Exercise ▸ Search the records that follow and extract every line containing the string "vous".
====== Working data
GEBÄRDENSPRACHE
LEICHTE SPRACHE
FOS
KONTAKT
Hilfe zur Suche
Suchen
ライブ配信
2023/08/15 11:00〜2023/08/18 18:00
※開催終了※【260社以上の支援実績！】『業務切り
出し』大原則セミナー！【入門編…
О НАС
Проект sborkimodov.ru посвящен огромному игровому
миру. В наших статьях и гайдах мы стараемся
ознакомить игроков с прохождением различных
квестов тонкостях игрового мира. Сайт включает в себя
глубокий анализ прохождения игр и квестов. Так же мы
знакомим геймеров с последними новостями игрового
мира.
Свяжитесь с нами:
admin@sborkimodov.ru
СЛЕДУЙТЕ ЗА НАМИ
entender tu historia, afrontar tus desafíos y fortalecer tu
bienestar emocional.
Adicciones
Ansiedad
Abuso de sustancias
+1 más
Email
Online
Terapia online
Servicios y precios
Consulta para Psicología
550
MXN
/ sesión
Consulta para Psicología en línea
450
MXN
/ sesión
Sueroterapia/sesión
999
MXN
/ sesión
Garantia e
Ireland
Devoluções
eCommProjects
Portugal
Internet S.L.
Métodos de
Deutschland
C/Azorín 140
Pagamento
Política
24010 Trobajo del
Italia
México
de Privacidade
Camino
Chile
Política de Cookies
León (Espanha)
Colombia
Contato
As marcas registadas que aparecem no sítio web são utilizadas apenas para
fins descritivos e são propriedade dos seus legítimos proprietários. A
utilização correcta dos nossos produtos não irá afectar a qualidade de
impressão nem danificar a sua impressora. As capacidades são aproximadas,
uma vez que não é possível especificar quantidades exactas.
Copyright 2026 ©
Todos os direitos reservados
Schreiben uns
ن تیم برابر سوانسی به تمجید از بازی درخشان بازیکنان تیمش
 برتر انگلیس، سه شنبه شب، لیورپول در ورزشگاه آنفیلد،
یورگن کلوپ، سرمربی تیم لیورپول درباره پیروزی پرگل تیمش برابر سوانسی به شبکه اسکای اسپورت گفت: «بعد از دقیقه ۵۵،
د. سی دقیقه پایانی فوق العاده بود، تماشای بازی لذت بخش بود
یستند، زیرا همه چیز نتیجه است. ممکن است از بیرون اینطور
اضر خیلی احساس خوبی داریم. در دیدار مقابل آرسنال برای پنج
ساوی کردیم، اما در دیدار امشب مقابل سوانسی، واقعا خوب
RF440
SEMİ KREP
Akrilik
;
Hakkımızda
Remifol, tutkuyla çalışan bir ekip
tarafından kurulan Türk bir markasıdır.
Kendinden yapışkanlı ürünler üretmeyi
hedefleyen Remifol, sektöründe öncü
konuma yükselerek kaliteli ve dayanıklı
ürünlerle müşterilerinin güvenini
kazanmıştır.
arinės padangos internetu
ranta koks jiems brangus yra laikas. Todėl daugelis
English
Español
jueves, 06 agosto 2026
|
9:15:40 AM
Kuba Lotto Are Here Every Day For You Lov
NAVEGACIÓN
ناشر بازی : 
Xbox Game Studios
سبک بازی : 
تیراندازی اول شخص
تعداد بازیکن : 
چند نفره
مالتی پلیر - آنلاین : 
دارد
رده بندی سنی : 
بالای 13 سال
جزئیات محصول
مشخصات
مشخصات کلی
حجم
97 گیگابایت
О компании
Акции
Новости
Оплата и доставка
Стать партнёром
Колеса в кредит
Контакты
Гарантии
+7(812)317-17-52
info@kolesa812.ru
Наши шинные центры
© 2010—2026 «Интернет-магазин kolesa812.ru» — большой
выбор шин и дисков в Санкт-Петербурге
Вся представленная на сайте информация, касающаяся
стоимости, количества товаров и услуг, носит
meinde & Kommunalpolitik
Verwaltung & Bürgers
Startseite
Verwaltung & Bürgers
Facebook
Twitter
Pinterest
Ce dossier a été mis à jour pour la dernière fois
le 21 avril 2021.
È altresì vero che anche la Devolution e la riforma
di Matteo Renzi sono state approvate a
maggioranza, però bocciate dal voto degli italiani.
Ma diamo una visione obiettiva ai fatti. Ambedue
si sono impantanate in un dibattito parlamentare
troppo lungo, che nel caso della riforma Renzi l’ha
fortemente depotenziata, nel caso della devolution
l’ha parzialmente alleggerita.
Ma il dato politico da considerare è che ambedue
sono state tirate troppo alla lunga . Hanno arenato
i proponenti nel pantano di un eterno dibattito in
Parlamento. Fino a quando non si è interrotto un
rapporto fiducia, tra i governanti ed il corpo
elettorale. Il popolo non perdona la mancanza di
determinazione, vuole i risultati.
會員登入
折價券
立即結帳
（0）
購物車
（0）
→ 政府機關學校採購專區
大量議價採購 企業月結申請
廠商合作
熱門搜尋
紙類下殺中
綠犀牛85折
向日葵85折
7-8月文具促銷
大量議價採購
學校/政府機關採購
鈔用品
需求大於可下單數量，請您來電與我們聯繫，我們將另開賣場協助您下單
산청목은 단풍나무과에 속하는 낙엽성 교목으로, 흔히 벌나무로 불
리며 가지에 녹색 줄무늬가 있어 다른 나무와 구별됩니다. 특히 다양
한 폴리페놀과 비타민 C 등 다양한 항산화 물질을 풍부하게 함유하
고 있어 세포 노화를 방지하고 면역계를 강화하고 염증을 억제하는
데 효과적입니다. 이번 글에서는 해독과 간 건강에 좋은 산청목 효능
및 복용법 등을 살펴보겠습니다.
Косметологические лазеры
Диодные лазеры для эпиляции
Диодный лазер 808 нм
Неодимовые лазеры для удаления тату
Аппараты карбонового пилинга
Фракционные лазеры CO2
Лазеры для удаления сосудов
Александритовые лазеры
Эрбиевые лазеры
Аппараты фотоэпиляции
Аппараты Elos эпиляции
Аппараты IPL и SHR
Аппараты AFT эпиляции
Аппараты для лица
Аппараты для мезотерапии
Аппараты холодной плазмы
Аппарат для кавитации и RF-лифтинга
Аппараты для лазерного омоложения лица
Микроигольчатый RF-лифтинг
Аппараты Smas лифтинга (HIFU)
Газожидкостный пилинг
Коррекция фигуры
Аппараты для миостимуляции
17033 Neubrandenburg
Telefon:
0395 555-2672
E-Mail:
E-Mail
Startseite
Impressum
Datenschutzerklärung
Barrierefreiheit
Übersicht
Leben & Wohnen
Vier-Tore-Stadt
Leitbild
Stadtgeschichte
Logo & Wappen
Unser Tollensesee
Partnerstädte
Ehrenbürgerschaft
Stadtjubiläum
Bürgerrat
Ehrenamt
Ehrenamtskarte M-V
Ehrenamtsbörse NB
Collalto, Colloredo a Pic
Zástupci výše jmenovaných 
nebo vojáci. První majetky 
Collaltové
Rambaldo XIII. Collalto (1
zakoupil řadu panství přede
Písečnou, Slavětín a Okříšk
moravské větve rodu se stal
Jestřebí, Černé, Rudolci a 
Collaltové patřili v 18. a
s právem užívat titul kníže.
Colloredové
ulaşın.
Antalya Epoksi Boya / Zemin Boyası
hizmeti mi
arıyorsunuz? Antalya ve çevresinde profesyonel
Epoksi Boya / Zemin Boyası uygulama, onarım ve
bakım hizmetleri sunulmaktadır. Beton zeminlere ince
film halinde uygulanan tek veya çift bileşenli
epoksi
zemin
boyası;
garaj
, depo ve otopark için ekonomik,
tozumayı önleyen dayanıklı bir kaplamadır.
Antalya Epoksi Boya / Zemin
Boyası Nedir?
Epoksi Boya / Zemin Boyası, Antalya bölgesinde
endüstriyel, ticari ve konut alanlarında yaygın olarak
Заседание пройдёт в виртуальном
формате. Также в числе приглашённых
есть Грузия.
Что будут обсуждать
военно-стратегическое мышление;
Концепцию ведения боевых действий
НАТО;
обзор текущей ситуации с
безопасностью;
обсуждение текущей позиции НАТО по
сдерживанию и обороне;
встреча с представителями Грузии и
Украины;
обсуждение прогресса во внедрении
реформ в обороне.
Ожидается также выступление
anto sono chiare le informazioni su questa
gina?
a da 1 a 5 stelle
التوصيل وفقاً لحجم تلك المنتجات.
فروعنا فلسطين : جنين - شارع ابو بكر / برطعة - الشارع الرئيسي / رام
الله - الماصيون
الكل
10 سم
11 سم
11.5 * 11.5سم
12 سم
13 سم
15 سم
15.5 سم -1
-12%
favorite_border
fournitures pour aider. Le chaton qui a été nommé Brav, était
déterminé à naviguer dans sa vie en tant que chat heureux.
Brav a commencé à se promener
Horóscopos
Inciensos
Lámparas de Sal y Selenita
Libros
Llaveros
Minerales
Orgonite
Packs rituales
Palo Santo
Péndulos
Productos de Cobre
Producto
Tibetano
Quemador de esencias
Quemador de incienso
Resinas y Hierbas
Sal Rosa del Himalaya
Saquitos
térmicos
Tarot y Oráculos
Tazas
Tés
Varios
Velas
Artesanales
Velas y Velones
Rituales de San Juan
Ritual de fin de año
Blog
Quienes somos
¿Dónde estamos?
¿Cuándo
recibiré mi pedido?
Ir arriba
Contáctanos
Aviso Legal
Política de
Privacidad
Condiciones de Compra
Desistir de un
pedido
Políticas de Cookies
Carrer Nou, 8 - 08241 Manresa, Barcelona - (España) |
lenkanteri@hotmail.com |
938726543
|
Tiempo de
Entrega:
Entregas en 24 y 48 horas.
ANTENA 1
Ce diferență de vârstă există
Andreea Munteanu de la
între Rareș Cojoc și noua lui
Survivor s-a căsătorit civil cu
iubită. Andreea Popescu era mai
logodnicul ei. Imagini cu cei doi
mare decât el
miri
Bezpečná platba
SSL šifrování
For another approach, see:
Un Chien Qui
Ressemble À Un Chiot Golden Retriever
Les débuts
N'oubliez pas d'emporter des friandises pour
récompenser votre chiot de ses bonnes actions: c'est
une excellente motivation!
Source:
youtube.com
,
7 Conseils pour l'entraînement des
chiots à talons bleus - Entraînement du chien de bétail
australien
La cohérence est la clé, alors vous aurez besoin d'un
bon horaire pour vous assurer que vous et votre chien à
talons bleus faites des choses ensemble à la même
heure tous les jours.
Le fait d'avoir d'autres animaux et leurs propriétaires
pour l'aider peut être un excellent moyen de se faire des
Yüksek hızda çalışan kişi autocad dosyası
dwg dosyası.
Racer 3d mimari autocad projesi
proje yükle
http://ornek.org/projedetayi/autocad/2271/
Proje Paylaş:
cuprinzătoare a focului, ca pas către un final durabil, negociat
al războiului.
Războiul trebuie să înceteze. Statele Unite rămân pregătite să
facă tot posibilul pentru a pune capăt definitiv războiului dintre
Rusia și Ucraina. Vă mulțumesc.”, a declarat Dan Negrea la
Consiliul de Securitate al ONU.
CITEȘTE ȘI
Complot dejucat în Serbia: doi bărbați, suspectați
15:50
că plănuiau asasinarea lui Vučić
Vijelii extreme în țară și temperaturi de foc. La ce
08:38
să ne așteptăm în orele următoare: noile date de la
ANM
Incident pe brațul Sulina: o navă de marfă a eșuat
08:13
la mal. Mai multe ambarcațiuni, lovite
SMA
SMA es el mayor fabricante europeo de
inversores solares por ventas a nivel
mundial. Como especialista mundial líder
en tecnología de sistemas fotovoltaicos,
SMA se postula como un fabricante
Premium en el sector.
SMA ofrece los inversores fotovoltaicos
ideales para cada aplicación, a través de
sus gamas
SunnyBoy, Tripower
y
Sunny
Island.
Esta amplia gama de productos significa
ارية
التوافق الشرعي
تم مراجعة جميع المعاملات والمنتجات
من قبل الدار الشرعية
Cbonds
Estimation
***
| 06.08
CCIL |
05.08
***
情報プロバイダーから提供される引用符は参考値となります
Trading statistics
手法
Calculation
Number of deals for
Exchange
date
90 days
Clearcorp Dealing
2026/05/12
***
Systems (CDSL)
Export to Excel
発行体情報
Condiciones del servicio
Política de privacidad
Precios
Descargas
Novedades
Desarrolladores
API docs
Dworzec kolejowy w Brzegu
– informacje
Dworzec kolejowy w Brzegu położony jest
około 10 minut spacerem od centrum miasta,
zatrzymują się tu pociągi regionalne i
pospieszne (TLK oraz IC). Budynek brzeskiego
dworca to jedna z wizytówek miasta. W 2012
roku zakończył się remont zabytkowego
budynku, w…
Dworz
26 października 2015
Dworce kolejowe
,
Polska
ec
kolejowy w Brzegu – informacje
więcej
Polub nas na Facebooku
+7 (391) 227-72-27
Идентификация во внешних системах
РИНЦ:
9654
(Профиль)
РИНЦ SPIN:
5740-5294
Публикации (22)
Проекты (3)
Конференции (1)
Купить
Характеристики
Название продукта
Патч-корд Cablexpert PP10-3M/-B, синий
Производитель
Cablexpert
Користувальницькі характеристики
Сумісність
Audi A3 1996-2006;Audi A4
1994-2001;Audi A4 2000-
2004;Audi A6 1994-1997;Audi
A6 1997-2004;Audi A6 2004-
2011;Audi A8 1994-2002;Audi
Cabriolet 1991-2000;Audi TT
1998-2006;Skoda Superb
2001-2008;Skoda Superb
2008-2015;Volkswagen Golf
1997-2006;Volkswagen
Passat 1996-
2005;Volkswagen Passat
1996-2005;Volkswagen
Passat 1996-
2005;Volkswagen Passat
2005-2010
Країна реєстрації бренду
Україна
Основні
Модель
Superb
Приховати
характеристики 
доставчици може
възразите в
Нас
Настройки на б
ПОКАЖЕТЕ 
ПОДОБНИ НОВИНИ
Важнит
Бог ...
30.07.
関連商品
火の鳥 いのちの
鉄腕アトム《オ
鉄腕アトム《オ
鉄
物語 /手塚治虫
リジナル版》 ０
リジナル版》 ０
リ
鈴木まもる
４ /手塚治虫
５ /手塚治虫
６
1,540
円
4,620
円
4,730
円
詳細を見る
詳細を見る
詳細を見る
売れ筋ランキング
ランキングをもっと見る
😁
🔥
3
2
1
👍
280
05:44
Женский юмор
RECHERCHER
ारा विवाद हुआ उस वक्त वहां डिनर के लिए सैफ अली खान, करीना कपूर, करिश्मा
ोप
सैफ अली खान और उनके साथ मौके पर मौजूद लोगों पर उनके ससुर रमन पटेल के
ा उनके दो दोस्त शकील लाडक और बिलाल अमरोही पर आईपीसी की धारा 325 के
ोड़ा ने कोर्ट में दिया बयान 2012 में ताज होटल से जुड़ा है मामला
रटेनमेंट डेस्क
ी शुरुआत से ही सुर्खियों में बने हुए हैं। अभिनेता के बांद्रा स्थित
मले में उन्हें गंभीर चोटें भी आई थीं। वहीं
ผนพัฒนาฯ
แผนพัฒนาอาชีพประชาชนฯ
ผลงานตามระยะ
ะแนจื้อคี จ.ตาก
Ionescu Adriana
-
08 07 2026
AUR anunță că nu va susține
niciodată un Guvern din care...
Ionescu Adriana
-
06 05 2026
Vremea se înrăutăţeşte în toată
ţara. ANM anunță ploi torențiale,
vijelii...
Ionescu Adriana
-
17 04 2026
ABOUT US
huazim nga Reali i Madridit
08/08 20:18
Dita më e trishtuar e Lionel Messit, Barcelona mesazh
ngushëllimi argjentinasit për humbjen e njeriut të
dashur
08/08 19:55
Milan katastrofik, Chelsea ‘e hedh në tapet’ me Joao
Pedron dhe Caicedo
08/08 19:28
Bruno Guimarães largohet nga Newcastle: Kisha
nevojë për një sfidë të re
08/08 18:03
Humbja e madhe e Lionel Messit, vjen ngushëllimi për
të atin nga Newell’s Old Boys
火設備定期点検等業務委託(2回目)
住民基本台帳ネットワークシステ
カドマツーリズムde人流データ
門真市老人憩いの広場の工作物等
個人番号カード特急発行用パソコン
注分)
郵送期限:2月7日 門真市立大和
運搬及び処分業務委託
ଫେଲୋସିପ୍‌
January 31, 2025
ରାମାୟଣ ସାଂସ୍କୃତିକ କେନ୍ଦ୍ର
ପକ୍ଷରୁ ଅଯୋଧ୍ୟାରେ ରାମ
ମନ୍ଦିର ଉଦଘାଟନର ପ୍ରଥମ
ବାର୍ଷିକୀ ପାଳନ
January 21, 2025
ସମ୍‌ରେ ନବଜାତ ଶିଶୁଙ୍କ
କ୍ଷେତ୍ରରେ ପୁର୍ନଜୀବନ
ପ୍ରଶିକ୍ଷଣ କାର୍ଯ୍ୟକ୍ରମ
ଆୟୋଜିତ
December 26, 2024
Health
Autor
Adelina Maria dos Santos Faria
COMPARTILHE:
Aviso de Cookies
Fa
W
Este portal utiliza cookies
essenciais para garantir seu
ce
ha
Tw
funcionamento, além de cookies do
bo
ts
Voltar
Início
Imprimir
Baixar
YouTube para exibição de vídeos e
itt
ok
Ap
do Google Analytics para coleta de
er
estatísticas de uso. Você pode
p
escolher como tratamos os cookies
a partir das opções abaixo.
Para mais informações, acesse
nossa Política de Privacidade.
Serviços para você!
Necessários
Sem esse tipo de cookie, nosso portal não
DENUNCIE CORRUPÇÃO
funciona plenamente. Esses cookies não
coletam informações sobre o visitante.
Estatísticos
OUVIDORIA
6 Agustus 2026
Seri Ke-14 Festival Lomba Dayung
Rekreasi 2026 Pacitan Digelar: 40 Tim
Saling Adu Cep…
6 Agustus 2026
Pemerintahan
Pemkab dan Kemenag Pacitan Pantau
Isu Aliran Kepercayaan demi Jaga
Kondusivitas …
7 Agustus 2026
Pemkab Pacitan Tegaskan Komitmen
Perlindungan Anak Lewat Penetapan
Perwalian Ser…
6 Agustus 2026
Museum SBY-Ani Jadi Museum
============
Solution to this task ▸
La cohérence est la clé, alors vous aurez besoin d'un
bon horaire pour vous assurer que vous et votre chien à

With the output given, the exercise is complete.